__TO BE DONE__
In the extract below, which game's play-test does the writer say they missed out on a download code for?

__EXTRACT__
Imagine if, instead of smeary re-runs of Wayne Rooney's jowls rippling against a Brazilian midfielder's shoulder, the average London sports bar screened live coverage of StarCraft II matches in South Korea, or a League of Legends tournament final in Texas.
Imagine if those of us who missed out on a download code for this December's Halo 5: Guardians play-test were able to watch luckier souls in action over a jar of Mr Wetherspoon's finest – the guttural shriek of the game's Energy Sword nicely counterpointing the wail of passing ambulances, the staccato of its Battle Rifle indistinguishable from the rattle of coins in the register.
Those bars would receive much more of my custom, that's for sure. Don't get me wrong, I'm not dead to the appeal of clawing at fellow rational adults for possession of gas-filled leather sacks. I can just about work out why Ronaldo's legs are insured for more than I'll earn in my lifetime. But the sports I've enjoyed have always been determined – shaped – by the video games I adore.

__RECORDS SUPPLIED__
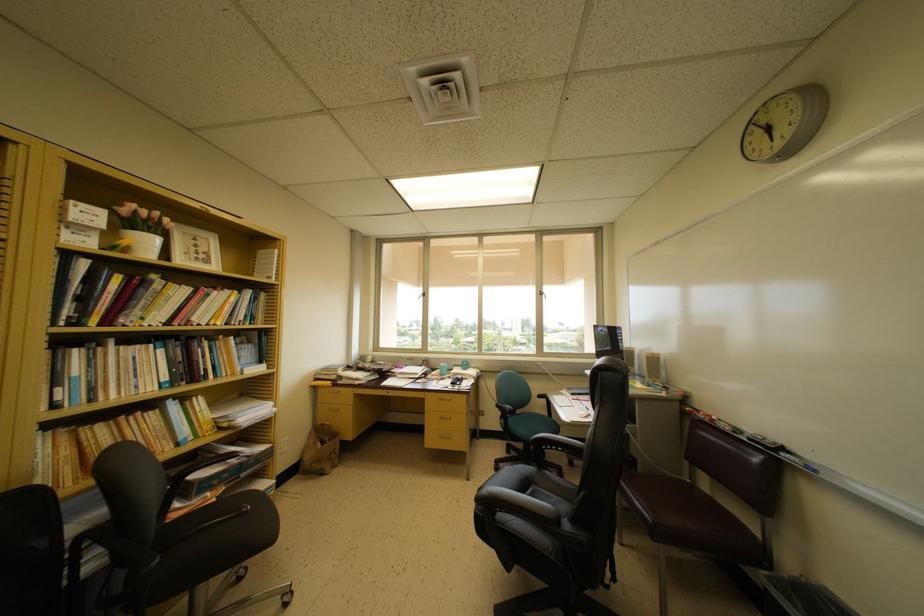
Where is `teal mug`? The height and width of the screenshot is (616, 924). teal mug is located at coordinates tap(465, 363).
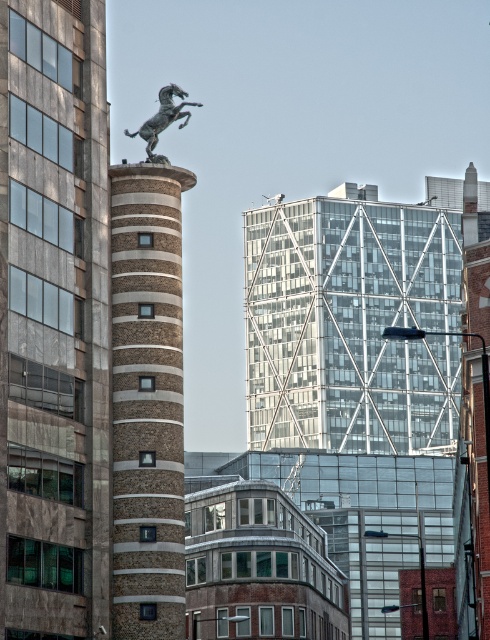
You are an architect analyzing the urban layout. Given that the transparent glass building at center and the brown brick tower at center are both in the same row, which one would cast a wider shadow during midday?

The transparent glass building at center has a larger width than the brown brick tower at center, so it would cast a wider shadow during midday.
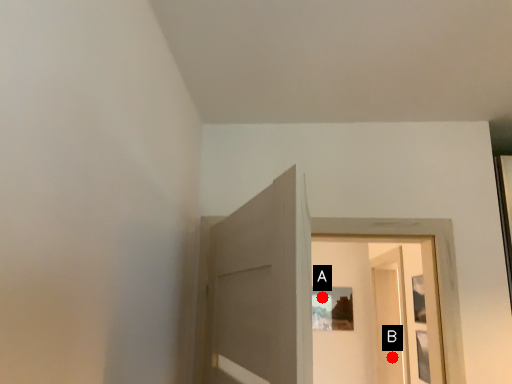
Question: Two points are circled on the image, labeled by A and B beside each circle. Which point is closer to the camera?

Choices:
 (A) A is closer
 (B) B is closer

Answer: (B)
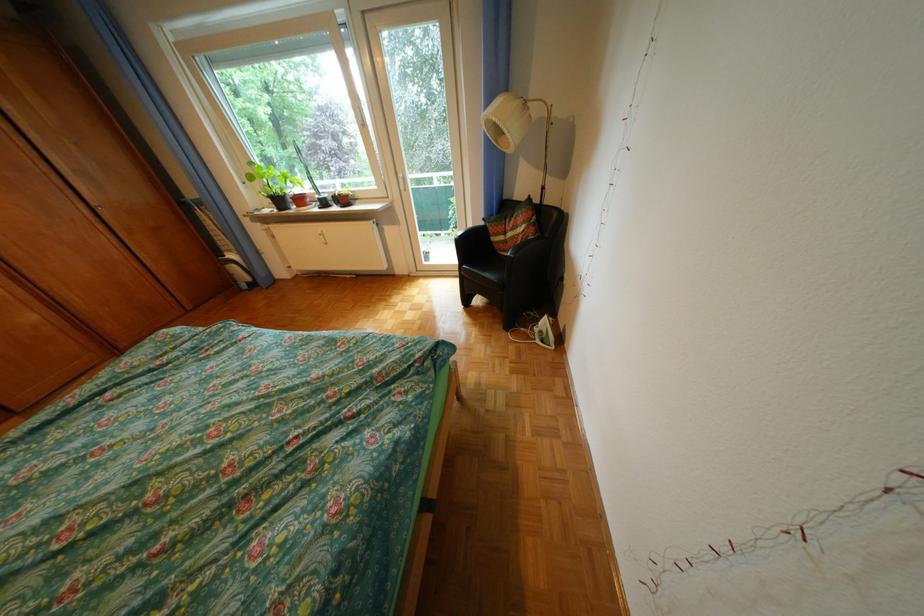
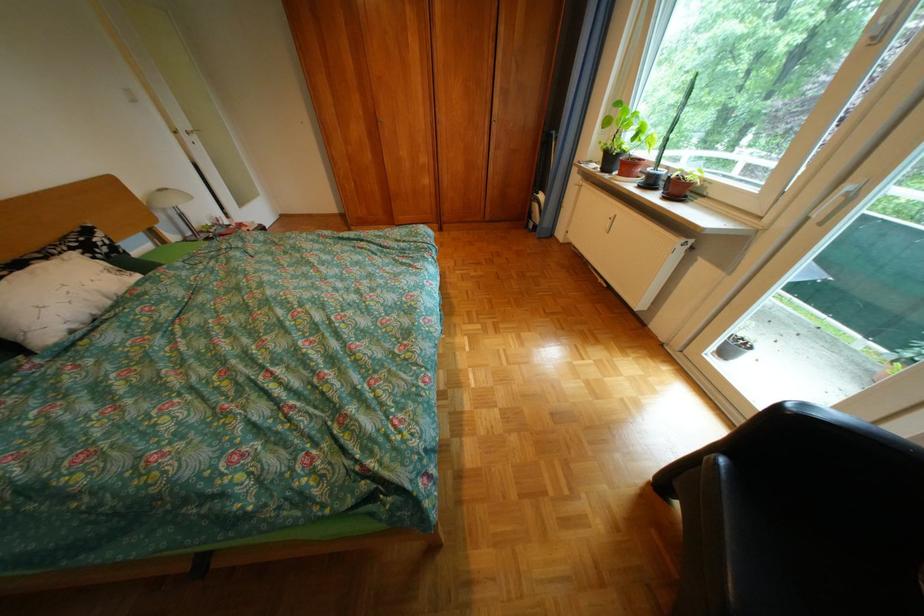
The first image is from the beginning of the video and the second image is from the end. How did the camera likely rotate when shooting the video?

The camera's rotation is toward left-down.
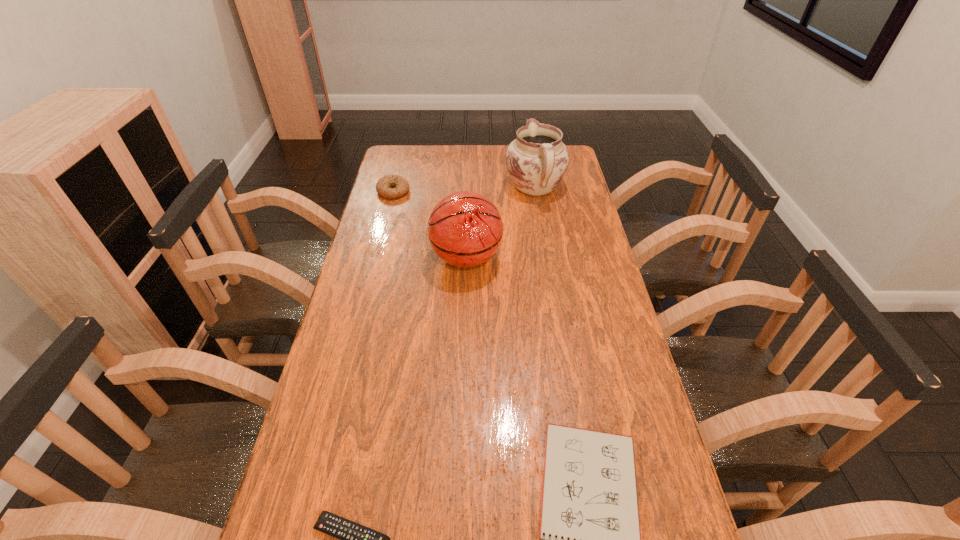
Where is `object situated at the left edge`? This screenshot has height=540, width=960. object situated at the left edge is located at coordinates (383, 185).

Locate an element on the screen. The width and height of the screenshot is (960, 540). object situated at the right edge is located at coordinates (537, 160).

Find the location of a particular element. The height and width of the screenshot is (540, 960). object that is positioned at the far right corner is located at coordinates (537, 160).

Where is `vacant space at the far edge of the desktop`? vacant space at the far edge of the desktop is located at coordinates (444, 171).

You are a GUI agent. You are given a task and a screenshot of the screen. Output one action in this format:
    pyautogui.click(x=<x>, y=<y>)
    Task: Click on the vacant region at the left edge of the desktop
    This screenshot has height=540, width=960.
    Given the screenshot: What is the action you would take?
    pyautogui.click(x=341, y=404)

In the image, there is a desktop. Where is `vacant space at the right edge`? This screenshot has height=540, width=960. vacant space at the right edge is located at coordinates (570, 270).

Where is `blank space at the far left corner of the desktop`? This screenshot has height=540, width=960. blank space at the far left corner of the desktop is located at coordinates (403, 154).

Identify which object is the fourth nearest to the bagel. Please provide its 2D coordinates. Your answer should be formatted as a tuple, i.e. [(x, y)], where the tuple contains the x and y coordinates of a point satisfying the conditions above.

[(355, 539)]

Identify which object is the third closest to the bagel. Please provide its 2D coordinates. Your answer should be formatted as a tuple, i.e. [(x, y)], where the tuple contains the x and y coordinates of a point satisfying the conditions above.

[(590, 539)]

__OUTPUT OF THE EXERCISE__
Halo 5: Guardians